WHAT IS BEING ASKED: Type out the listing again, exactly, with every line included.

RECORDS FOR THE TASK:
============
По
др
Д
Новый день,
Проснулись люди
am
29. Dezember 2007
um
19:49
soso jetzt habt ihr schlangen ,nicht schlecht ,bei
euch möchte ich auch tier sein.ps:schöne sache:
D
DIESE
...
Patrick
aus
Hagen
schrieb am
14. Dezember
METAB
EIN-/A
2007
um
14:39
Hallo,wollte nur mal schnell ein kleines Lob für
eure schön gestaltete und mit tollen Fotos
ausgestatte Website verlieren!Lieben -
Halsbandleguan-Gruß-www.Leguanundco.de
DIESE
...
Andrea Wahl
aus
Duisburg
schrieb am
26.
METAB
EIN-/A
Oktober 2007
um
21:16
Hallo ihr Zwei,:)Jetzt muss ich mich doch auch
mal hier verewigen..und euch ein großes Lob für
============
EXERCISE SOLUTION:
По
др
Д
Новый день,
Проснулись люди
am
29. Dezember 2007
um
19:49
soso jetzt habt ihr schlangen ,nicht schlecht ,bei
euch möchte ich auch tier sein.ps:schöne sache:
D
DIESE
...
Patrick
aus
Hagen
schrieb am
14. Dezember
METAB
EIN-/A
2007
um
14:39
Hallo,wollte nur mal schnell ein kleines Lob für
eure schön gestaltete und mit tollen Fotos
ausgestatte Website verlieren!Lieben -
Halsbandleguan-Gruß-www.Leguanundco.de
DIESE
...
Andrea Wahl
aus
Duisburg
schrieb am
26.
METAB
EIN-/A
Oktober 2007
um
21:16
Hallo ihr Zwei,:)Jetzt muss ich mich doch auch
mal hier verewigen..und euch ein großes Lob für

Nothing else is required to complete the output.